Washington’s tech policy wonks are celebrating an anniversary this week: 20 years ago Monday, President Bill Clinton signed the 1996 Telecommunications Act into law at the Library of Congress.
Designed to de-regulate aspects of the telecommunications business, it was the first overhaul of the law that created the Federal Communications Commission in more than six decades.
“It promotes competition as the key to opening new markets and new opportunities,” Clinton said at the bill signing. “It will help connect every classroom in America to the information superhighway by the end of the decade. It will protect consumers by regulating the remaining monopolies for a time and by providing a roadmap for deregulation in the future.”
Among other things, the bill brought deregulation to the cable industry and lifted the national cap on radio station ownership. It also eased the rules that apply to broadcasters.
It touched on universal service, the idea that the government should help make sure that all Americans have access to communications services. The act authorized the FCC's E-Rate program, which helps connect schools and libraries. That program remains in effect today; in 2013, President Obama asked the commission to look at expanding it.

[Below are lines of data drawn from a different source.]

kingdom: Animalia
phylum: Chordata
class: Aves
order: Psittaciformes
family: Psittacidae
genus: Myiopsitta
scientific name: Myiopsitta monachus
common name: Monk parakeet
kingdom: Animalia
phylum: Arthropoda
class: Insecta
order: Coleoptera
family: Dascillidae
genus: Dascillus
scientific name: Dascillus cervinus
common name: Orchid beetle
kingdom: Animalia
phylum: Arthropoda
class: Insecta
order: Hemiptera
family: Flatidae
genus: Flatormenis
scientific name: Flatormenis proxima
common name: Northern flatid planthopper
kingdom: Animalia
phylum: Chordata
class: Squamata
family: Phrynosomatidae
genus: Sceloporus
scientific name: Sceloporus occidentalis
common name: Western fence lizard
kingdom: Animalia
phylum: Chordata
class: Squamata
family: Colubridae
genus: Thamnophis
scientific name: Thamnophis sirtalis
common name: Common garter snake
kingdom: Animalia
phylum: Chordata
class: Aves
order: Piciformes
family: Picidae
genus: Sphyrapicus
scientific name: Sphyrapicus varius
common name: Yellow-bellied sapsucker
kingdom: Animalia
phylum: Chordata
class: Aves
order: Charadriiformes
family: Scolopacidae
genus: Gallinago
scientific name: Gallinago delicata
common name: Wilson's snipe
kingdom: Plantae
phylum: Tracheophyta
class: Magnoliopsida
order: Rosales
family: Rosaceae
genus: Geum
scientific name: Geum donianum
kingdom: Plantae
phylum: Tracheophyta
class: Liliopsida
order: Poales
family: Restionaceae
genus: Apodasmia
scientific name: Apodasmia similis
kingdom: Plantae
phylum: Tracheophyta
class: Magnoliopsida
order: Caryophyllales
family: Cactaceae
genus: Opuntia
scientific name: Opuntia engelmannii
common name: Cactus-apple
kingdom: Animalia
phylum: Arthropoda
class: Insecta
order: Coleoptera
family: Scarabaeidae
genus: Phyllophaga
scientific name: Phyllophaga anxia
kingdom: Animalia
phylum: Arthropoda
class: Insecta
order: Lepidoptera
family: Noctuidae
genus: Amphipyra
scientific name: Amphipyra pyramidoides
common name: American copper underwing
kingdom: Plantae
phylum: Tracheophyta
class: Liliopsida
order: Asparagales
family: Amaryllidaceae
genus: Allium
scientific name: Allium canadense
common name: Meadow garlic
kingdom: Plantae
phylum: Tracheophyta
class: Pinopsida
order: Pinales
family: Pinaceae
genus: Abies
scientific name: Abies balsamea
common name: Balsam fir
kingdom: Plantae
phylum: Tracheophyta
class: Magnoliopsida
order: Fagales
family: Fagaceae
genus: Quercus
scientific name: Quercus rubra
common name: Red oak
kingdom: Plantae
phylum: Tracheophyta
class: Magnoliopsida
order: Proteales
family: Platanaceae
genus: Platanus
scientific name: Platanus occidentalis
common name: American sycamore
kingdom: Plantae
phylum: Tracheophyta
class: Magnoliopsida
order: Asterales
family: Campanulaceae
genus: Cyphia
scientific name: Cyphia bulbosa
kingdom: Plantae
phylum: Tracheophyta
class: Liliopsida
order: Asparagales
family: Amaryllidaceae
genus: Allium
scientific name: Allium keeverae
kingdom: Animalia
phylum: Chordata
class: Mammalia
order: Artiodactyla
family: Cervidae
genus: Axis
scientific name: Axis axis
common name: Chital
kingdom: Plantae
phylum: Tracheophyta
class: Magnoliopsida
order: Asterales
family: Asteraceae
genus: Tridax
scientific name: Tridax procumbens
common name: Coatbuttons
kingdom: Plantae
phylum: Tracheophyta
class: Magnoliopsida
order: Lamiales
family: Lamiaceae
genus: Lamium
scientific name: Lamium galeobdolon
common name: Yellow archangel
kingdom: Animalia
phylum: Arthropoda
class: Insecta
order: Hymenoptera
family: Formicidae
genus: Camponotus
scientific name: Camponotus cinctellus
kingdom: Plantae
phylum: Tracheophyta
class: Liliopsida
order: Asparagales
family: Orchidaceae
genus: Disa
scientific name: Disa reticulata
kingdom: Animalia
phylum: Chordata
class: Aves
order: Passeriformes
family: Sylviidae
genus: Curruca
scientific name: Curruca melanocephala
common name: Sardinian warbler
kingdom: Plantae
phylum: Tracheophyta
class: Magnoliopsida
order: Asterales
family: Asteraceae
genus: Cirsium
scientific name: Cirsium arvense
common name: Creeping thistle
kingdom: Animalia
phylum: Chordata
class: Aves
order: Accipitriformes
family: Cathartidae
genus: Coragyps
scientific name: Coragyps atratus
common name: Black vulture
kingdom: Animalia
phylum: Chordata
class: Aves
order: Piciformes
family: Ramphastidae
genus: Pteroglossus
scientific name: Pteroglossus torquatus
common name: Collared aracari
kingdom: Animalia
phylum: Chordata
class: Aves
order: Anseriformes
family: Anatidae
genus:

A number of technology groups will commemorate the law’s passage next week, with players from big-name technology companies participating.
On Monday, technology groups and companies are expected to mark the signing of the bill. INCOMPAS, which represents the so-called “competitive” communications companies and used to be called COMPTEL, will hold a policy summit on Wednesday that includes Colin Crowell, the vice president of global public policy at Twitter, and representatives from the FCC and 21st Century Fox. The group is also throwing a party in honor of the anniversary.
The Georgetown Center for Business and Public Policy will also host an event evaluating the successes and failures of the law with some of the people involved in its creation.
Some have argued that parts of the law had detrimental effects on the communications market. A 2005 report from public interest group Common Cause found that political forces blunted its impact.
“In many ways, the Telecom Act failed to serve the public and did not deliver on its promise of more competition, more diversity, lower prices, more jobs and a booming economy,” the group said. “Instead, the public got more media concentration, less diversity, and higher prices.”
Technology has also changed substantially since the law was signed in 1996. Internet speeds have risen, with Americans making the switch from dial-up to broadband, which in turn has disrupted the old order in other industries, like broadcasting. And more recently, the rise of smartphones has forced regulators to confront challenges posed by mobile networks.
It had seemed as though lawmakers might update the law as the 20th anniversary approached. In 2013, House Energy and Commerce Committee Chair Fred Upton (R-Mich.) and Subcommittee on Communications and Technology Chair Greg Walden (R-Ore.) announced that they were embarking on a multi-year process to update the law.
“A lot has happened since the last update,” Walden said. "A lot of companies have been born out of the innovation of the communications act. There’s a lot that’s changed in the legal world.”
The lawmakers spent time talking to various stakeholders and begin to hone in on issues that could be addressed. But then the debate became more complicated when the FCC approved rules governing net neutrality almost a year ago.
Those regulations — which increased the FCC’s regulatory authority over Internet service providers — are reviled by many Republicans, who view them as a power grab. Their implementation heightened partisan tensions on the commission and has ratcheted up tensions between Chairman Tom Wheeler and Congress.
“Net neutrality certainly was a mini-atomic bomb in the middle of [the communications act update],” Walden told reporters last summer, before noting that he held hope that some sort of piecemeal update would be possible.
Since then, neither Walden's subcommittee or his Senate colleagues have gotten closer to an update.